[Dataset entries]
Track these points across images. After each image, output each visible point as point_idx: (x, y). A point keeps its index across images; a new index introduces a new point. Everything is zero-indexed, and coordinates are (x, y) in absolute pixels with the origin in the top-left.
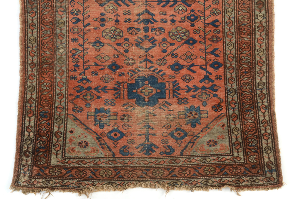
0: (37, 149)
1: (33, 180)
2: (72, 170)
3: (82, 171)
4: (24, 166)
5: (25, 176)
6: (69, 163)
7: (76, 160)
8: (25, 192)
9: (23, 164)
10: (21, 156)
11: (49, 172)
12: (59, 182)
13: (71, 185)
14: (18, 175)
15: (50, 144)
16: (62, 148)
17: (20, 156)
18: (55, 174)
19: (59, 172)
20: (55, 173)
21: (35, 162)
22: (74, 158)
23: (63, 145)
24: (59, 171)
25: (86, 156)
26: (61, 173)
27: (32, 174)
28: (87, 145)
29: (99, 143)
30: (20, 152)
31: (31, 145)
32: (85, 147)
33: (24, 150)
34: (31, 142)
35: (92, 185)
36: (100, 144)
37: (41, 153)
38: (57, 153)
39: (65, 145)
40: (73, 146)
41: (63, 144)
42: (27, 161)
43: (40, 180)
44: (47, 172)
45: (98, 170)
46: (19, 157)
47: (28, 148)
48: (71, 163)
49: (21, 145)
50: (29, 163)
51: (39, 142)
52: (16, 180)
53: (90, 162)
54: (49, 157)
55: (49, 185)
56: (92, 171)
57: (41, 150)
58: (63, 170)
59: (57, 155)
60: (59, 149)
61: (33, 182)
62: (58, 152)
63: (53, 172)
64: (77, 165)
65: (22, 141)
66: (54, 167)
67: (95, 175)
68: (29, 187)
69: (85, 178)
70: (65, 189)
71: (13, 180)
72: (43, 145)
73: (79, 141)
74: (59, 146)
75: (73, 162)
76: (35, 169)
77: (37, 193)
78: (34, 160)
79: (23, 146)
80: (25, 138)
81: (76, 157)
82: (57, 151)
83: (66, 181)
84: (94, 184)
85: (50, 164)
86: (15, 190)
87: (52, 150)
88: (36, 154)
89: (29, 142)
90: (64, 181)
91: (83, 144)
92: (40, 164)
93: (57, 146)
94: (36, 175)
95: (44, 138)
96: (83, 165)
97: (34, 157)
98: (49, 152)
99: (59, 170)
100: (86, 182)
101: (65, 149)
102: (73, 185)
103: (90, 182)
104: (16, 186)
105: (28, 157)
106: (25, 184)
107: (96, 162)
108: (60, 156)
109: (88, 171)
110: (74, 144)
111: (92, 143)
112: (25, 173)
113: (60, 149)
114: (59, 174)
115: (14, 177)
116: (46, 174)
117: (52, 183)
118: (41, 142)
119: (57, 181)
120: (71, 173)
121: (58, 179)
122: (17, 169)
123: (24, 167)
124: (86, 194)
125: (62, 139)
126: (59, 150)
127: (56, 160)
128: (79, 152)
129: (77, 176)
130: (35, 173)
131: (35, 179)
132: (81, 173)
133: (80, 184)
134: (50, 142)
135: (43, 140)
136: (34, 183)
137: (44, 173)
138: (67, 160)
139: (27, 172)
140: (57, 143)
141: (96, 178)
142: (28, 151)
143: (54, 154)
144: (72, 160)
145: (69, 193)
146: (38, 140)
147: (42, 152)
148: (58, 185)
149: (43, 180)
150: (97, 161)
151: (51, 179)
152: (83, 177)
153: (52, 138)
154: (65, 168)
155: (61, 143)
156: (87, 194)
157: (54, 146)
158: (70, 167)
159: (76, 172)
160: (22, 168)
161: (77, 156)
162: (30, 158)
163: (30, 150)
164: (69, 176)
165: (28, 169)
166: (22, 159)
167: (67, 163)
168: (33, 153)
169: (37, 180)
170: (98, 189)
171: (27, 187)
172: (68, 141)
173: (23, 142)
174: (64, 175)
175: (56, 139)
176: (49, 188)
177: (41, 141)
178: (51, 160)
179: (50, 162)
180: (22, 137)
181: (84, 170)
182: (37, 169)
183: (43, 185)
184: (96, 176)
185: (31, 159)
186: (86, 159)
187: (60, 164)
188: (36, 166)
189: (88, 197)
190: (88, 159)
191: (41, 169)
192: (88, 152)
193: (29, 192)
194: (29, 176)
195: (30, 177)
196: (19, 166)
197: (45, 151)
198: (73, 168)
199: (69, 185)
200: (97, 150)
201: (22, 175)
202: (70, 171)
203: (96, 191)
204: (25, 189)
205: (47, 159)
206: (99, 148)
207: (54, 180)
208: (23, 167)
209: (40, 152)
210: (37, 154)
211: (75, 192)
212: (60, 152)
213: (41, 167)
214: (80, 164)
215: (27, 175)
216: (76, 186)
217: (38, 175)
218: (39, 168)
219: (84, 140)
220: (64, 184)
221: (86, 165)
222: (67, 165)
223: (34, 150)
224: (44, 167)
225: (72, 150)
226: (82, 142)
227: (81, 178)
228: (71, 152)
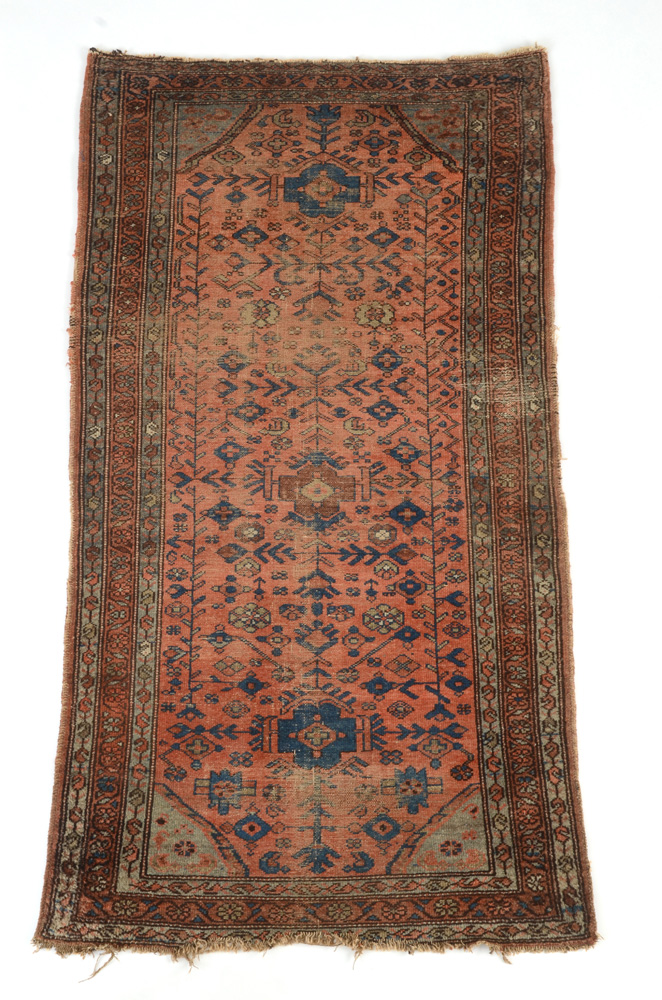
0: (90, 857)
1: (80, 926)
2: (160, 903)
3: (181, 906)
4: (61, 894)
5: (63, 916)
6: (154, 888)
7: (170, 883)
8: (61, 952)
9: (59, 890)
10: (56, 873)
11: (113, 909)
12: (133, 930)
13: (158, 938)
14: (49, 914)
15: (116, 848)
16: (140, 855)
17: (55, 872)
18: (126, 913)
19: (133, 908)
20: (126, 911)
21: (85, 885)
22: (164, 878)
23: (143, 849)
24: (133, 906)
25: (189, 873)
27: (78, 912)
28: (192, 851)
29: (217, 846)
30: (55, 865)
31: (79, 850)
32: (188, 855)
33: (63, 860)
34: (79, 842)
35: (202, 937)
36: (219, 848)
37: (97, 868)
38: (130, 867)
39: (147, 850)
40: (164, 851)
41: (143, 847)
42: (68, 885)
43: (94, 927)
44: (108, 908)
45: (214, 905)
46: (52, 875)
47: (71, 855)
48: (157, 890)
49: (57, 850)
50: (73, 888)
51: (95, 843)
52: (45, 924)
53: (198, 888)
54: (113, 877)
55: (112, 936)
56: (201, 907)
57: (98, 861)
58: (142, 904)
59: (129, 871)
60: (135, 859)
61: (79, 931)
62: (133, 865)
63: (122, 908)
64: (170, 893)
65: (61, 840)
66: (124, 897)
67: (206, 915)
68: (70, 941)
69: (187, 921)
70: (144, 945)
71: (39, 924)
72: (101, 850)
73: (175, 841)
74: (134, 852)
75: (162, 887)
76: (84, 902)
77: (87, 955)
78: (82, 882)
79: (62, 851)
80: (66, 834)
81: (169, 876)
82: (130, 864)
83: (146, 929)
84: (206, 936)
85: (115, 891)
86: (42, 947)
87: (121, 860)
88: (88, 868)
89: (75, 843)
90: (143, 929)
91: (185, 848)
92: (95, 890)
93: (130, 852)
94: (86, 915)
95: (106, 834)
96: (183, 894)
97: (83, 875)
98: (115, 865)
99: (133, 903)
100: (188, 931)
101: (146, 859)
102: (162, 937)
103: (197, 932)
104: (44, 938)
105: (70, 875)
106: (62, 935)
107: (210, 886)
108: (135, 874)
109: (193, 906)
110: (166, 847)
111: (203, 846)
112: (63, 910)
113: (137, 858)
114: (132, 913)
115: (41, 918)
116: (106, 913)
117: (117, 931)
118: (99, 844)
119: (129, 928)
120: (157, 911)
121: (132, 924)
122: (48, 902)
123: (62, 898)
124: (187, 958)
125: (140, 836)
126: (134, 861)
127: (129, 881)
128: (175, 866)
129: (171, 916)
130: (84, 910)
131: (84, 923)
132: (179, 912)
133: (176, 934)
134: (116, 844)
135: (103, 839)
136: (83, 932)
137: (102, 910)
138: (151, 883)
139: (69, 908)
140: (132, 846)
141: (209, 923)
142: (70, 862)
143: (124, 868)
144: (160, 883)
145: (152, 954)
146: (92, 839)
147: (100, 864)
148: (130, 937)
149: (101, 926)
150: (212, 884)
151: (116, 923)
152: (183, 920)
153: (122, 835)
154: (145, 900)
155: (139, 845)
156: (191, 957)
157: (124, 853)
158: (155, 899)
159: (167, 909)
160: (57, 898)
161: (170, 873)
162: (75, 877)
163: (76, 861)
164: (152, 918)
165: (70, 902)
166: (58, 880)
167: (150, 888)
168: (82, 867)
169: (88, 925)
170: (213, 948)
171: (66, 941)
172: (154, 842)
173: (63, 842)
174: (144, 915)
175: (130, 837)
176: (112, 943)
177: (99, 841)
178: (117, 881)
179: (116, 887)
180: (60, 833)
181: (186, 904)
182: (89, 901)
183: (100, 937)
184: (210, 918)
185: (78, 879)
186: (190, 880)
187: (135, 890)
188: (86, 895)
189: (191, 963)
190: (195, 880)
191: (97, 901)
192: (193, 866)
193: (71, 952)
194: (71, 917)
195: (74, 919)
196: (51, 894)
197: (107, 863)
198: (162, 900)
199: (154, 937)
200: (213, 862)
201: (57, 915)
202: (157, 906)
203: (208, 951)
204: (63, 944)
205: (109, 879)
206: (217, 856)
207: (122, 926)
208: (59, 896)
209: (96, 865)
210: (90, 870)
211: (166, 952)
212: (137, 864)
213: (96, 897)
214: (177, 892)
215: (68, 915)
216: (167, 940)
217: (89, 914)
218: (93, 898)
219: (186, 838)
220: (144, 934)
221: (189, 894)
222: (150, 892)
223: (83, 860)
224: (101, 898)
225: (162, 860)
226: (182, 843)
227: (178, 921)
228: (159, 863)
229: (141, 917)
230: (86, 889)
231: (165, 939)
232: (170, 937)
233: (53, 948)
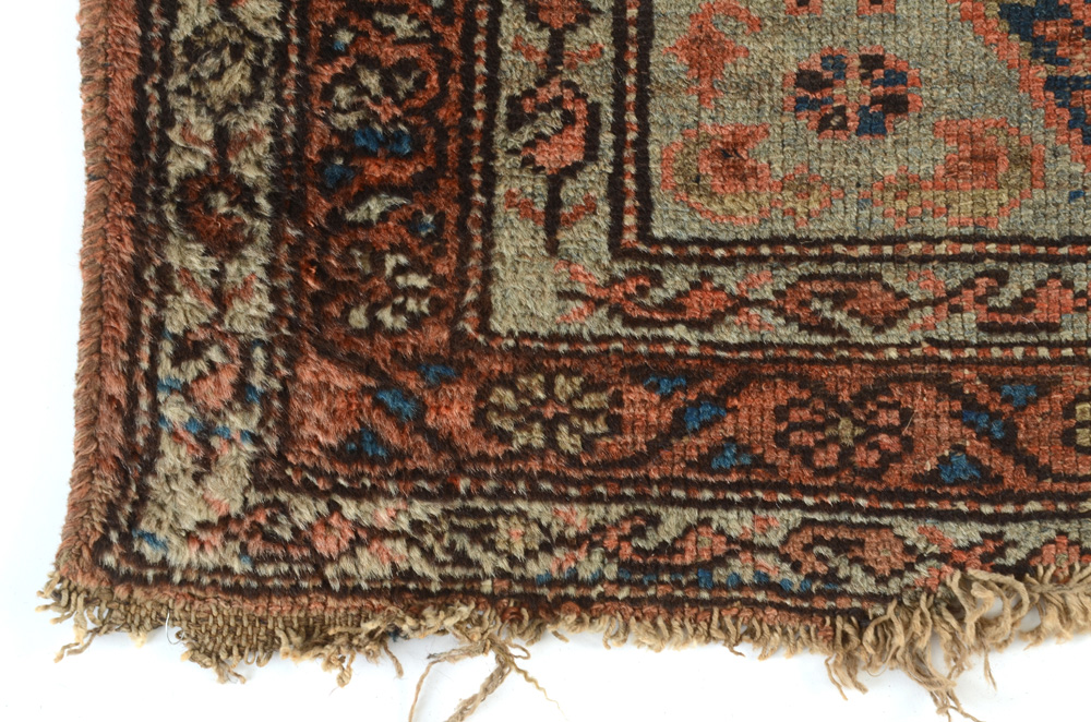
0: (328, 153)
1: (305, 512)
2: (735, 387)
3: (859, 400)
4: (187, 349)
5: (206, 464)
6: (696, 306)
7: (785, 277)
8: (212, 649)
9: (175, 325)
10: (147, 237)
11: (480, 419)
12: (598, 528)
13: (742, 568)
14: (131, 452)
15: (467, 99)
16: (607, 138)
17: (140, 234)
18: (552, 442)
19: (591, 415)
20: (550, 428)
21: (317, 299)
22: (749, 253)
23: (619, 106)
24: (590, 401)
25: (890, 226)
26: (616, 425)
27: (288, 439)
28: (897, 105)
29: (1042, 72)
30: (138, 197)
31: (263, 114)
32: (872, 126)
33: (177, 167)
34: (257, 74)
35: (986, 560)
36: (1051, 84)
37: (375, 207)
38: (554, 203)
39: (642, 110)
40: (736, 114)
41: (620, 92)
42: (220, 298)
43: (383, 514)
44: (455, 415)
45: (1044, 387)
46: (127, 251)
47: (223, 141)
48: (717, 318)
49: (139, 115)
50: (251, 313)
51: (349, 78)
52: (112, 508)
53: (948, 302)
54: (465, 252)
55: (489, 562)
56: (970, 404)
57: (375, 171)
58: (636, 393)
59: (552, 220)
60: (576, 156)
61: (301, 538)
62: (570, 190)
63: (528, 416)
64: (789, 333)
65: (154, 60)
66: (533, 355)
67: (1007, 444)
68: (258, 590)
69: (893, 478)
70: (671, 605)
71: (78, 507)
72: (387, 111)
73: (795, 54)
74: (569, 119)
75: (740, 304)
76: (321, 389)
77: (359, 664)
78: (298, 284)
79: (167, 118)
80: (184, 30)
81: (774, 241)
82: (555, 182)
83: (673, 522)
84: (1013, 556)
85: (484, 327)
86: (104, 627)
87: (503, 163)
88: (321, 208)
89: (237, 78)
90: (655, 521)
91: (853, 91)
92: (375, 324)
93: (550, 122)
94: (334, 454)
95: (403, 26)
96: (862, 335)
97: (297, 249)
98: (468, 189)
99: (589, 386)
100: (910, 530)
101: (642, 159)
102: (767, 562)
103: (962, 534)
104: (114, 577)
105: (226, 245)
106: (210, 559)
107: (1012, 291)
108: (588, 238)
109: (923, 400)
110: (746, 89)
111: (957, 78)
112: (205, 433)
113: (591, 151)
114: (589, 443)
115: (85, 474)
116: (442, 442)
117: (513, 536)
118: (372, 81)
119: (580, 518)
120: (728, 428)
121: (590, 499)
122: (116, 388)
123: (192, 369)
124: (919, 668)
125: (598, 32)
126: (572, 171)
127: (553, 275)
128: (803, 185)
129: (806, 455)
130: (320, 426)
131: (331, 494)
132: (845, 429)
133: (839, 546)
134: (469, 78)
135: (390, 55)
136: (324, 546)
137: (421, 428)
138: (675, 281)
139: (236, 422)
140: (554, 89)
141: (1026, 483)
142: (220, 178)
143: (525, 209)
144: (730, 280)
145: (717, 651)
146: (329, 53)
147: (386, 187)
148: (589, 565)
149: (419, 510)
150: (1023, 279)
151: (502, 494)
152: (875, 474)
153: (493, 31)
154: (649, 370)
155: (596, 84)
156: (938, 662)
157: (514, 124)
158: (710, 361)
159: (780, 413)
160: (166, 369)
161: (783, 228)
162: (254, 262)
163: (251, 173)
164: (703, 464)
165: (242, 389)
166: (164, 273)
167: (674, 307)
168: (288, 205)
169: (350, 509)
170: (1065, 613)
171: (236, 590)
172: (679, 64)
173: (167, 72)
174: (654, 449)
175: (540, 40)
176: (493, 599)
177: (371, 63)
178: (488, 277)
179: (484, 308)
180: (145, 21)
181: (882, 387)
182: (344, 382)
183: (421, 567)
184: (1029, 463)
185: (272, 269)
186: (896, 260)
187: (595, 323)
188: (325, 351)
189: (945, 698)
190: (923, 260)
191: (387, 382)
192: (908, 185)
193: (270, 646)
194: (255, 464)
195: (268, 475)
196: (132, 347)
197: (423, 185)
198: (747, 370)
199: (719, 561)
200: (1023, 160)
201: (173, 457)
202: (720, 400)
203: (1037, 634)
204: (219, 608)
205: (442, 268)
206: (1040, 128)
207: (536, 509)
208: (177, 360)
209: (367, 192)
210: (334, 217)
211: (793, 642)
212: (591, 183)
213: (383, 359)
214: (826, 327)
215: (235, 457)
216: (796, 581)
217: (355, 450)
218: (368, 368)
219: (858, 36)
220: (662, 548)
221: (894, 335)
222: (679, 331)
223: (290, 166)
224: (413, 365)
225: (731, 156)
226: (836, 63)
227: (849, 479)
228: (713, 180)
229: (636, 461)
230: (321, 318)
231: (781, 572)
232: (810, 563)
233: (169, 632)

Exercise requirements: Quote the records word for word, starting at the line containing "229: (141, 917)" and ending at the line containing "11: (480, 419)", both included. Omit the picture from your answer.

Your response:
229: (141, 917)
230: (86, 889)
231: (165, 939)
232: (170, 937)
233: (53, 948)
0: (328, 153)
1: (305, 512)
2: (735, 387)
3: (859, 400)
4: (187, 349)
5: (206, 464)
6: (696, 306)
7: (785, 277)
8: (212, 649)
9: (175, 325)
10: (147, 237)
11: (480, 419)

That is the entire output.